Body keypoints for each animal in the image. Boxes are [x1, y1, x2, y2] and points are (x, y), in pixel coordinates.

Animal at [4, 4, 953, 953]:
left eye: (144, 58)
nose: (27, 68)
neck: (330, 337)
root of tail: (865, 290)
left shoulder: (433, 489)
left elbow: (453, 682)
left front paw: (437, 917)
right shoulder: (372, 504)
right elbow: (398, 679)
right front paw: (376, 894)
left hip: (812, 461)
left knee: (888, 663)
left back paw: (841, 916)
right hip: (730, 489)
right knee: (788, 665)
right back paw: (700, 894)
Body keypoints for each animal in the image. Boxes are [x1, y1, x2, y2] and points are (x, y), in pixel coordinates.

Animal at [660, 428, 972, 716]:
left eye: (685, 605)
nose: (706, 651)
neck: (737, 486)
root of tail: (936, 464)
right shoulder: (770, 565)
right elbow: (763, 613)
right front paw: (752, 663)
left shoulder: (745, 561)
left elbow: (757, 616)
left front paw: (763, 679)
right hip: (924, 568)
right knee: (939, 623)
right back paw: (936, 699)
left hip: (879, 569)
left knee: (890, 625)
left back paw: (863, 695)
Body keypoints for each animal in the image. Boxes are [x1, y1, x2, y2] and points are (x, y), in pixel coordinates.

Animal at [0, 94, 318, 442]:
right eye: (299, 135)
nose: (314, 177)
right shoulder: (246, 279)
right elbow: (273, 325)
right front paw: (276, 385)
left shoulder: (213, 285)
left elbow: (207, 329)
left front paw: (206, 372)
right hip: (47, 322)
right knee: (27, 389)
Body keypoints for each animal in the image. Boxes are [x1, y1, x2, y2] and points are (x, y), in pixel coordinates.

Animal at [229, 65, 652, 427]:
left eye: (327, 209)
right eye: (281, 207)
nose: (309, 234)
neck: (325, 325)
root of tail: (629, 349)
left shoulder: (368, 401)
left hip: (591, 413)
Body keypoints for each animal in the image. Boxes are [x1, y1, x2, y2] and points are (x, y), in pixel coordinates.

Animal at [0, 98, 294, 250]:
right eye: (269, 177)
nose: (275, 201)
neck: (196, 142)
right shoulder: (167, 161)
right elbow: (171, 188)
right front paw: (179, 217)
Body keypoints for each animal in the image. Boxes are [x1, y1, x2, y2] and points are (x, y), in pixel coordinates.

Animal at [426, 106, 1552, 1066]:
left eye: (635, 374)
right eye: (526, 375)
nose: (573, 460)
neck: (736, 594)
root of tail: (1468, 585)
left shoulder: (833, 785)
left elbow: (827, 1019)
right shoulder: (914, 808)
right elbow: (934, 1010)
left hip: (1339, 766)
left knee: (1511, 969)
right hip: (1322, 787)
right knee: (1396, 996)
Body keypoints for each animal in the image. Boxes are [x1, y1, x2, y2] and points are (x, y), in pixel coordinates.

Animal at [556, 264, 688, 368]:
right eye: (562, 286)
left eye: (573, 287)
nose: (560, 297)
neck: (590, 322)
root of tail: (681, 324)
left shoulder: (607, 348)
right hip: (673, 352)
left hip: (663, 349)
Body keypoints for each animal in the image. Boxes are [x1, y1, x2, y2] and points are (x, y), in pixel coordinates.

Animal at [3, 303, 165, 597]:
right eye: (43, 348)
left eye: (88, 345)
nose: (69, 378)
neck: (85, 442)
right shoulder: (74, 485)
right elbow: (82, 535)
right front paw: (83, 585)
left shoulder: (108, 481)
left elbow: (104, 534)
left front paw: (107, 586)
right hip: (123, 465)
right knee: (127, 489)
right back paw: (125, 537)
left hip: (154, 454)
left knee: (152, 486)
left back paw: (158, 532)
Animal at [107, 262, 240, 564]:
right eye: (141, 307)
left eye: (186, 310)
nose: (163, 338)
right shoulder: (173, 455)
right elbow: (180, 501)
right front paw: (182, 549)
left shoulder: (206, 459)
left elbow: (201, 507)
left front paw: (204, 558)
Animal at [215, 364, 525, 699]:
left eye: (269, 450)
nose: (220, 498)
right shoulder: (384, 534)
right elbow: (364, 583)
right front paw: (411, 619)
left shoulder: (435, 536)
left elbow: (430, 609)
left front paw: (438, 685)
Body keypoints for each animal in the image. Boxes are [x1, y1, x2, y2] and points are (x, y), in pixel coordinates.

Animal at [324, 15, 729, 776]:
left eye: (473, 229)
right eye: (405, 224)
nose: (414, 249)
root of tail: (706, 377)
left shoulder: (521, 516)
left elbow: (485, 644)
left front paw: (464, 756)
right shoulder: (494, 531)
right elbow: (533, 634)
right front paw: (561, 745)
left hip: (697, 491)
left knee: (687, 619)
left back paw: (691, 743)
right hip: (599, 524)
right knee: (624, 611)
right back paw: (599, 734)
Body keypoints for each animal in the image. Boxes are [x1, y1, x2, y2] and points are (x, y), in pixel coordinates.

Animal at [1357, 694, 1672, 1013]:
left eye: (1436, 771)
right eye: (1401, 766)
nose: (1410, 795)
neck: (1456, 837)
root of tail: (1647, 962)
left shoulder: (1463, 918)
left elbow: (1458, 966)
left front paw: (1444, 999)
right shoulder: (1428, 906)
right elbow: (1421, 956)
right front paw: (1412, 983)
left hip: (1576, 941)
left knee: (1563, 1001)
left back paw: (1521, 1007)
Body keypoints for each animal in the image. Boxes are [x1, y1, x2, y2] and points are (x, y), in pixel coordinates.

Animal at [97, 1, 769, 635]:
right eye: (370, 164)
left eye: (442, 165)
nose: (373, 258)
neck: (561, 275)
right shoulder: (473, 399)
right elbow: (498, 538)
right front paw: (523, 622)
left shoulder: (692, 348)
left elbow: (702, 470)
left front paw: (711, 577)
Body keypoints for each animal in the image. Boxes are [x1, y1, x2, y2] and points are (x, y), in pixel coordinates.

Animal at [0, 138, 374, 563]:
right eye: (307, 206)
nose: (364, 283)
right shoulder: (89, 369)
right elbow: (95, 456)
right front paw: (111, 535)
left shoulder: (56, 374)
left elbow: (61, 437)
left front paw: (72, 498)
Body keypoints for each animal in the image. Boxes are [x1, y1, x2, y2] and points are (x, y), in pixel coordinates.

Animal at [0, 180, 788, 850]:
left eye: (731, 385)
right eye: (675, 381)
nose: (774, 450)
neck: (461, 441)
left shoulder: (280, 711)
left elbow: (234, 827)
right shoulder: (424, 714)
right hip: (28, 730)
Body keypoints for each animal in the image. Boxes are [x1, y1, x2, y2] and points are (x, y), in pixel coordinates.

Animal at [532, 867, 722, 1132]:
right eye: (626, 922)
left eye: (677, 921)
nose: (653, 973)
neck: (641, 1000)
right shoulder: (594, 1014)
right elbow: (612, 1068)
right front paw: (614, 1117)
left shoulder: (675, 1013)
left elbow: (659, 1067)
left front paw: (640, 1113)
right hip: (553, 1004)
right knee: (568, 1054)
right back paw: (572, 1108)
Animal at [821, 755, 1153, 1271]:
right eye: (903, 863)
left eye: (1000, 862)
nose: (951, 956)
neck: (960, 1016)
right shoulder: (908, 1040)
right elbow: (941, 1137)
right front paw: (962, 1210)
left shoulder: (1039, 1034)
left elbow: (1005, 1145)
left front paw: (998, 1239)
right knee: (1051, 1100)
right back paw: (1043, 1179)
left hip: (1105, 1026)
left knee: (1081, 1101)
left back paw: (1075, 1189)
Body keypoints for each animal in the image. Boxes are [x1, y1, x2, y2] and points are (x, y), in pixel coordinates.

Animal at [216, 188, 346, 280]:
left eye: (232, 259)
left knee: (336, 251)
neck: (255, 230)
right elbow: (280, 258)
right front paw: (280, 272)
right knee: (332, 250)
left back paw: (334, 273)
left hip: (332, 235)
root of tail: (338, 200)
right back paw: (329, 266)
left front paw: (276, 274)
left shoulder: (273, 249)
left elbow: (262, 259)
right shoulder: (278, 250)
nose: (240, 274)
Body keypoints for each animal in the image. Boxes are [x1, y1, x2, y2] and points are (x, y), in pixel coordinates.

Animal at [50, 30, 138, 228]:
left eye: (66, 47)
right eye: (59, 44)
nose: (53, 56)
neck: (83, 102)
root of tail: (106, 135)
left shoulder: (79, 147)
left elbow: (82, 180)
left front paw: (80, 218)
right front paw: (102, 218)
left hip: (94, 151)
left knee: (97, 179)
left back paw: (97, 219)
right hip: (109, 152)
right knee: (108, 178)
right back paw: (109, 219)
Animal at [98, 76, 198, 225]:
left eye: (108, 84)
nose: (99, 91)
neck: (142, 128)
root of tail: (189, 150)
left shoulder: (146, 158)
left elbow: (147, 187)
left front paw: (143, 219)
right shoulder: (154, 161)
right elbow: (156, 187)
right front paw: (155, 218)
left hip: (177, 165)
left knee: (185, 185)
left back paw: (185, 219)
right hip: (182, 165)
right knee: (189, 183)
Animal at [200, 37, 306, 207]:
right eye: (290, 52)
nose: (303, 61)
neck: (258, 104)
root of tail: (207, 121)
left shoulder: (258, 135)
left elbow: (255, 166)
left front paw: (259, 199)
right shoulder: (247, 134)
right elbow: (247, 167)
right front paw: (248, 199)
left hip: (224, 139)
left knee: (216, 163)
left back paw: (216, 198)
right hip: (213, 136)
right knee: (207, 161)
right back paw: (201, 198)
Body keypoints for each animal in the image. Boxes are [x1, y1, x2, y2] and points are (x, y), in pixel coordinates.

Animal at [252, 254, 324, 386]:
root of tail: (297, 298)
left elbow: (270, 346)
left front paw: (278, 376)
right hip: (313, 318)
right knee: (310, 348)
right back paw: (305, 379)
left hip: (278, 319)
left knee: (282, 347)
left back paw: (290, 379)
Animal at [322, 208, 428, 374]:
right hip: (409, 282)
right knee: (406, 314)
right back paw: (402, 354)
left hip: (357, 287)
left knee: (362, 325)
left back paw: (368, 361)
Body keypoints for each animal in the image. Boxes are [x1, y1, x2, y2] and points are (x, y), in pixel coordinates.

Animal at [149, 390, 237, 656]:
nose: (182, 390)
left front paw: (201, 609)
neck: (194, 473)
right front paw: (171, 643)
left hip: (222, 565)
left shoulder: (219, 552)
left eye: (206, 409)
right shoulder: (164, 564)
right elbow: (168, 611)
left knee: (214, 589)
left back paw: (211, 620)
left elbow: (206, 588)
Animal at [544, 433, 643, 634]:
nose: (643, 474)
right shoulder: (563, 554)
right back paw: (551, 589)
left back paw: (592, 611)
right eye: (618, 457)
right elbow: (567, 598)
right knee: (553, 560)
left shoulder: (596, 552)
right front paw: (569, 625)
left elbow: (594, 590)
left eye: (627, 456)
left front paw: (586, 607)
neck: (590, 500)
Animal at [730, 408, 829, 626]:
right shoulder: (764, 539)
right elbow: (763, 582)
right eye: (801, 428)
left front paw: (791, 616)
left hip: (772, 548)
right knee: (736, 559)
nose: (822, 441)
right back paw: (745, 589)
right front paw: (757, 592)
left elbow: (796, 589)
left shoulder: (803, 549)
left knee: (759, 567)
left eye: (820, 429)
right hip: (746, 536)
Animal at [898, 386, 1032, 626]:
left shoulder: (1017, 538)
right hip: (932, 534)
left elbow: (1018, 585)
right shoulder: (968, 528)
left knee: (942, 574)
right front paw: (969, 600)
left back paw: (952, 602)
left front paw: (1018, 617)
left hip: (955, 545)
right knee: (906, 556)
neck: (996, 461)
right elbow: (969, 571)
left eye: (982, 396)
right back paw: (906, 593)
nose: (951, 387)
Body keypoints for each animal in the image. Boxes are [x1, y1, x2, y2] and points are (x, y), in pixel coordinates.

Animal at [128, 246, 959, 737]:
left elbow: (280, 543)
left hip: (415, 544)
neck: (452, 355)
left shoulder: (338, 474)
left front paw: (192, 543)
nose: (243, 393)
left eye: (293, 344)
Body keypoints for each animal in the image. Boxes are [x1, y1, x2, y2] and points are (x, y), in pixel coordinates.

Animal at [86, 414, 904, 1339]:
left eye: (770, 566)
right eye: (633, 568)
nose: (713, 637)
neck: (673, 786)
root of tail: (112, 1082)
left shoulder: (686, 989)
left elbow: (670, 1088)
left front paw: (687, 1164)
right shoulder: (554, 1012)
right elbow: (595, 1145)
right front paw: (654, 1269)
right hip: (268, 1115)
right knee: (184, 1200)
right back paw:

#####

EXERCISE DETAILS: Output only an exact transcription of the lines above from the one with "left elbow: (61, 437)" up to and including the one with "right shoulder: (278, 250)".

ANSWER FOR THE TASK:
left elbow: (61, 437)
left front paw: (72, 498)
Body keypoints for each animal in the image. Boxes are [x1, y1, x2, y2] and points are (x, y), in pixel coordinates.

Animal at [0, 180, 788, 850]:
left eye: (731, 385)
right eye: (675, 381)
nose: (774, 450)
neck: (461, 441)
left shoulder: (280, 711)
left elbow: (234, 827)
right shoulder: (424, 714)
right hip: (28, 730)
Body keypoints for each animal in the image. Boxes are [x1, y1, x2, y2] and points are (x, y), in pixel coordinates.

Animal at [532, 867, 722, 1132]:
right eye: (626, 922)
left eye: (677, 921)
nose: (653, 973)
neck: (641, 1000)
right shoulder: (594, 1014)
right elbow: (612, 1068)
right front paw: (614, 1117)
left shoulder: (675, 1013)
left elbow: (659, 1067)
left front paw: (640, 1113)
right hip: (553, 1004)
right knee: (568, 1054)
right back paw: (572, 1108)
Animal at [821, 755, 1153, 1271]:
right eye: (903, 863)
left eye: (1000, 862)
nose: (951, 956)
neck: (960, 1016)
right shoulder: (908, 1040)
right elbow: (941, 1137)
right front paw: (962, 1210)
left shoulder: (1039, 1034)
left elbow: (1005, 1145)
left front paw: (998, 1239)
right knee: (1051, 1100)
right back paw: (1043, 1179)
left hip: (1105, 1026)
left knee: (1081, 1101)
left back paw: (1075, 1189)
Body keypoints for each animal in the image. Boxes are [x1, y1, x2, y2] and points are (x, y), in pixel coordinates.

Animal at [216, 188, 346, 280]:
left eye: (232, 259)
left knee: (336, 251)
neck: (255, 230)
right elbow: (280, 258)
right front paw: (280, 272)
right knee: (332, 250)
left back paw: (334, 273)
left hip: (332, 235)
root of tail: (338, 200)
right back paw: (329, 266)
left front paw: (276, 274)
left shoulder: (273, 249)
left elbow: (262, 259)
right shoulder: (278, 250)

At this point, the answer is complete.